*Selected text:*
# I am Legend



## pitonpeludo (Dec 17, 2007)

I just got finished watching this movie in IMAX (so glad I live within 30 minutes ). I thought it was done really well, especially with connecting certain details and such.


----------



## Aqua-Chan (Dec 17, 2007)

OMG i wanna see that movie soo bad i just love will smith and i've heard great stuff about the movie!


----------



## Brooklyn (Dec 17, 2007)

Just saw t last night.

Good movie. Basically it could be 28 Days later 3 (a better 28 Days later, even?)

"28 Days Later", "28 Weeks Later", "2.8 Years Later". 

The Dark Knight Trailer was /awesome/.


----------



## pitonpeludo (Dec 17, 2007)

Actually, this is a remake of a remake of a screenplay based on a novel. _Omega Man_ in 1971 was remade from _Last Man on Earth_ in 1964, all based on the 1954 novel _I am Legend_
Frankly, I think they did best on their third try, really


----------



## Brooklyn (Dec 17, 2007)

pitonpeludo said:
			
		

> Actually, this is a remake of a remake of a screenplay based on a novel. _Omega Man_ in 1971 was remade from _Last Man on Earth_ in 1964, all based on the 1954 novel _I am Legend_
> Frankly, I think they did best on their third try, really



Yeah, I know. Just sayin' it could theoretically have worked as a third 28-movie.

*Provided material:*
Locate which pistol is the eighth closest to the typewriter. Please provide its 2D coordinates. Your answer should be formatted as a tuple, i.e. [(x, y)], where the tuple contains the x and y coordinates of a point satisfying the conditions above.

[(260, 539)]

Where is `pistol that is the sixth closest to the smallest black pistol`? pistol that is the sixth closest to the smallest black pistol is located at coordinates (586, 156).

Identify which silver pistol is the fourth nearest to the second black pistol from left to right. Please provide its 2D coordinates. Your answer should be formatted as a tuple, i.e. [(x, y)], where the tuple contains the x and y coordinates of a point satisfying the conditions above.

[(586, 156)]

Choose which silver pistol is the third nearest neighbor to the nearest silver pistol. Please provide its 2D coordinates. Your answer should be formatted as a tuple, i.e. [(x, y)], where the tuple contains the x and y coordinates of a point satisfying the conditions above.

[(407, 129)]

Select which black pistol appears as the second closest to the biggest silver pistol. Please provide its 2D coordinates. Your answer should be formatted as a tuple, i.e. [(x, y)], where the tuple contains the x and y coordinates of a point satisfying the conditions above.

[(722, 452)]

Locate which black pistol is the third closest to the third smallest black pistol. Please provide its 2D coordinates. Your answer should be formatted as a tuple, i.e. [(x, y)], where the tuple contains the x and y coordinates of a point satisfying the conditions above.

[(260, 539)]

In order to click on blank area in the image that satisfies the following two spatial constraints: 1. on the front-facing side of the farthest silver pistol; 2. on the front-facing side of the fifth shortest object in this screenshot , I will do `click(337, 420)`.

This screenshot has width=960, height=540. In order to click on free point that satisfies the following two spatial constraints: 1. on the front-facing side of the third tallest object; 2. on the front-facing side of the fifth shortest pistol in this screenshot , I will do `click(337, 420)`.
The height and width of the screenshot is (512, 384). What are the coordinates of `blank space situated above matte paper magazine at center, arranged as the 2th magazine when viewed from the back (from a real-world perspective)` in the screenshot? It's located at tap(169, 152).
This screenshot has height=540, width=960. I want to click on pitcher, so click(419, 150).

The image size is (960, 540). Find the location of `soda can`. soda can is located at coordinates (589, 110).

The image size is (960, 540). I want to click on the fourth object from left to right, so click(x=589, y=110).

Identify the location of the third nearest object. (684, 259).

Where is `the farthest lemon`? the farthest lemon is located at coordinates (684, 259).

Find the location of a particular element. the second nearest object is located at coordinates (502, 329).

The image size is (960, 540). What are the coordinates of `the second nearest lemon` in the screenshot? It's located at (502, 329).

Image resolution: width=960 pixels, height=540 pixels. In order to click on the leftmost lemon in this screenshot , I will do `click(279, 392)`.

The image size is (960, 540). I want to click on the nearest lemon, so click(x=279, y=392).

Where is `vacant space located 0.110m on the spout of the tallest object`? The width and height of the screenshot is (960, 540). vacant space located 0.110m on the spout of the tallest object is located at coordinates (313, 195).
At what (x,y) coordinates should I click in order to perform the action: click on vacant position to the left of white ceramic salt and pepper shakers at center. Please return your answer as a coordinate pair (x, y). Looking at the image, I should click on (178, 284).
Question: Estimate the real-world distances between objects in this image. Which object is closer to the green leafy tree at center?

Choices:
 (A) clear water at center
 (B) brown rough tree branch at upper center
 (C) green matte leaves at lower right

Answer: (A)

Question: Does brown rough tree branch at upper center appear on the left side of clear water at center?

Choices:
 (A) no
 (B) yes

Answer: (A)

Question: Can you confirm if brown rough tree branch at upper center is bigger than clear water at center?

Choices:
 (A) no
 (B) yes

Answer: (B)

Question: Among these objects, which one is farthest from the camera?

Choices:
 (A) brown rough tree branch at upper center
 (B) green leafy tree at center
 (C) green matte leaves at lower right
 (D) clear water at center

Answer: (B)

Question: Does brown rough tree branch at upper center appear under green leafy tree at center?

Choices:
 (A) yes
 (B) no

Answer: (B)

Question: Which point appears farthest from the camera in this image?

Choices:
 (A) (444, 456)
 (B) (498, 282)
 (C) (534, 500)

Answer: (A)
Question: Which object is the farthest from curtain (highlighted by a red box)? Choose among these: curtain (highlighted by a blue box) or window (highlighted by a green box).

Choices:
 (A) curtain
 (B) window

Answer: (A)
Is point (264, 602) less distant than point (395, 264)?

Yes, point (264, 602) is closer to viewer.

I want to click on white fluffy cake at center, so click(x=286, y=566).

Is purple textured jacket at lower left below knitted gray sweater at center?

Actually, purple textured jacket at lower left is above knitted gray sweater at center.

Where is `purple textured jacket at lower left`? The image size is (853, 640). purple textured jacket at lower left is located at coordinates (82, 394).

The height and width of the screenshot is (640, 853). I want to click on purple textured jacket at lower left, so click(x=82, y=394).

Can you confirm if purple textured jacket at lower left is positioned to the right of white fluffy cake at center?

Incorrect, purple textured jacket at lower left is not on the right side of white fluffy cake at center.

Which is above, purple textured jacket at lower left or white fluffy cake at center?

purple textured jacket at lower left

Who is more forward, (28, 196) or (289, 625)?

*Work task 1:* Copy the passage from the I am Legend thread starting with "I just got finished" and going on through "details and such.".
*Work task 2:* Translate this sentence from the I am Legend thread into Spanish: "I thought it was done really well, especially with connecting certain details and such."
*Work task 3:* Write the next post in the I am Legend thread, following on from its last reply.

*Answer space 1:*
I just got finished watching this movie in IMAX (so glad I live within 30 minutes ). I thought it was done really well, especially with connecting certain details and such.

*Answer space 2:* Me pareció que estaba muy bien hecha, sobre todo en la forma de conectar ciertos detalles y cosas así.

*Answer space 3:*
----------



## meow_mix06 (Dec 17, 2007)

ima go see it today....hope itz worth it =)


----------



## Tucuxi (Dec 17, 2007)

It was great, but one part is SO sad! The theater was packed. I almost jumped out of my seat a couple times.


----------



## NerdyMunk (Dec 18, 2007)

pitonpeludo said:
			
		

> I just got finished watching this movie in IMAX (so glad I live within 30 minutes ). I thought it was done really well, especially with connecting certain details and such.



this post similiar to a post i made, but i have AMC Leows Centerpark 8 near my house, but not too lucky to go to an IMAX film, fraid they would be too expensive.


----------



## pitonpeludo (Dec 18, 2007)

brownsquirrel said:
			
		

> pitonpeludo said:
> 
> 
> 
> ...



It was actually only $12. I snuck in Jones soda and JujiFruits from Walgreens.


----------



## OnyxVulpine (Dec 19, 2007)

I loved the movie. I almost cried at one part 

When I seen the Alpha male I was thinking "OMG Its Adam Sessler!"


----------



## Arbiter (Dec 21, 2007)

just saw it a little while ago. wasn't what i expected, but it was still a good movie none the less


----------



## NerdyMunk (Dec 21, 2007)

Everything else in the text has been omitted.